From 0e6ff1293a7dcc089aa9f15bdf080e8fd4b1b932 Mon Sep 17 00:00:00 2001
From: =?UTF-8?q?Danie=CC=88l=20de=20Kok?= <me@danieldk.eu>
Date: Tue, 16 Jul 2024 10:10:10 +0000
Subject: [PATCH] Fixes

---
 router/src/infer/v3/block_allocator.rs | 86 +++++++++-----------------
 1 file changed, 29 insertions(+), 57 deletions(-)

diff --git a/router/src/infer/v3/block_allocator.rs b/router/src/infer/v3/block_allocator.rs
index 0c3cf288..65e75be8 100644
--- a/router/src/infer/v3/block_allocator.rs
+++ b/router/src/infer/v3/block_allocator.rs
@@ -233,6 +233,7 @@ impl PrefixCacheAllocator {
     ) -> Option<BlockAllocationWithCache> {
         let mut hasher = DefaultHasher::new();
         let mut prefix_cache_blocks = Vec::new();
+
         let mut prefix_hashes = Vec::new();
         for prefill_chunk in prefill_tokens.chunks(self.block_size) {
             if prefill_chunk.len() < self.block_size {
@@ -240,10 +241,12 @@ impl PrefixCacheAllocator {
             }
 
             prefill_chunk.hash(&mut hasher);
+            prefix_hashes.push(hasher.finish());
+        }
 
-            let prefix_hash = hasher.finish();
-
-            let block_id = match self.cache_blocks.get(&prefix_hash) {
+        let mut n_from_cache = 0;
+        for prefix_hash in prefix_hashes.iter() {
+            let block_id = match self.cache_blocks.get(prefix_hash) {
                 Some(state) => state.block_id,
                 None => break,
             };
@@ -251,20 +254,19 @@ impl PrefixCacheAllocator {
             // We have to acquire the prefixes blocks, even if the allocation fails
             // later, otherwise the allocation below could garbage collect the
             // prefix blocks.
-            self.incref_prefix(prefix_hash);
-            prefix_hashes.push(prefix_hash);
+            self.incref_prefix(*prefix_hash);
             prefix_cache_blocks.push(block_id);
+            n_from_cache += 1;
         }
 
         // Get tokens for the remaining prefill and decode.
-        let blocks = match self.alloc_or_reclaim(n_tokens - (prefix_hashes.len() * self.block_size))
-        {
+        let blocks = match self.alloc_or_reclaim(n_tokens - (n_from_cache * self.block_size)) {
             Some(blocks) => blocks,
             None => {
                 // If the allocation fails, we have relinquish our use of the
                 // prefix cache blocks.
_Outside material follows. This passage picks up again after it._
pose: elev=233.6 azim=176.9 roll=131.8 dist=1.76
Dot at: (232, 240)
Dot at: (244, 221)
Maybe we can do this using `Drop`?
-                for prefix_hash in prefix_hashes {
-                    self.decref_prefix(prefix_hash);
+                for prefix_hash in &prefix_hashes[..n_from_cache] {
+                    self.decref_prefix(*prefix_hash);
                 }
 
                 return None;
@@ -389,63 +391,33 @@ mod tests {
     #[test]
     fn test_prefix_cache() {
         let mut cache = PrefixCacheAllocator::new(4, 3, None);
-        let allocation = cache.alloc(8, &[0, 1, 2, 3]);
-        assert_eq!(
-            allocation,
-            Some(BlockAllocationWithCache {
-                blocks: vec![1, 2],
-                slots: (4..12).collect(),
-                prefix_hashes: Vec::new(),
-            })
-        );
-        cache.free(&allocation.unwrap().blocks, &[0, 1, 2, 3]);
+        let allocation = cache.alloc(8, &[0, 1, 2, 3]).unwrap();
+        assert_eq!(allocation.blocks, vec![1, 2]);
+        assert_eq!(allocation.slots, (4..12).collect::<Vec<_>>());
+        cache.free(&allocation.blocks, &allocation.prefix_hashes);
 
-        let allocation = cache.alloc(8, &[0, 1, 2, 3]);
-        assert_eq!(
-            allocation,
-            Some(BlockAllocationWithCache {
-                blocks: vec![1, 2],
-                slots: (4..12).collect(),
-                prefix_hashes: Vec::new(),
-            })
-        );
+        let allocation = cache.alloc(8, &[0, 1, 2, 3]).unwrap();
+        assert_eq!(allocation.blocks, vec![1, 2]);
+        assert_eq!(allocation.slots, (4..12).collect::<Vec<_>>());
     }
 
     #[test]
     fn test_older_prefixes_are_collected_first() {
         let mut cache = PrefixCacheAllocator::new(2, 4, None);
-        let allocation1 = cache.alloc(4, &[0, 1, 2, 3]);
-        assert_eq!(
-            allocation1,
-            Some(BlockAllocationWithCache {
-                blocks: vec![2, 3],
-                slots: (4..8).collect(),
-                prefix_hashes: Vec::new(),
-            })
-        );
+        let allocation1 = cache.alloc(4, &[0, 1, 2, 3]).unwrap();
+        assert_eq!(allocation1.blocks, vec![2, 3]);
+        assert_eq!(allocation1.slots, (4..8).collect::<Vec<_>>());
 
-        let allocation2 = cache.alloc(2, &[4, 5]);
-        assert_eq!(
-            allocation2,
-            Some(BlockAllocationWithCache {
-                blocks: vec![1],
-                slots: (2..4).collect(),
-                prefix_hashes: Vec::new(),
-            })
-        );
+        let allocation2 = cache.alloc(2, &[4, 5]).unwrap();
+        assert_eq!(allocation2.blocks, vec![1]);
+        assert_eq!(allocation2.slots, (2..4).collect::<Vec<_>>());
 
-        cache.free(&allocation1.unwrap().blocks, &[0, 1, 2, 3]);
-        cache.free(&allocation2.unwrap().blocks, &[4, 5]);
+        cache.free(&allocation1.blocks, &allocation1.prefix_hashes);
+        cache.free(&allocation2.blocks, &allocation2.prefix_hashes);
 
         // We should get the blocks of the first allocation, since they are more recent.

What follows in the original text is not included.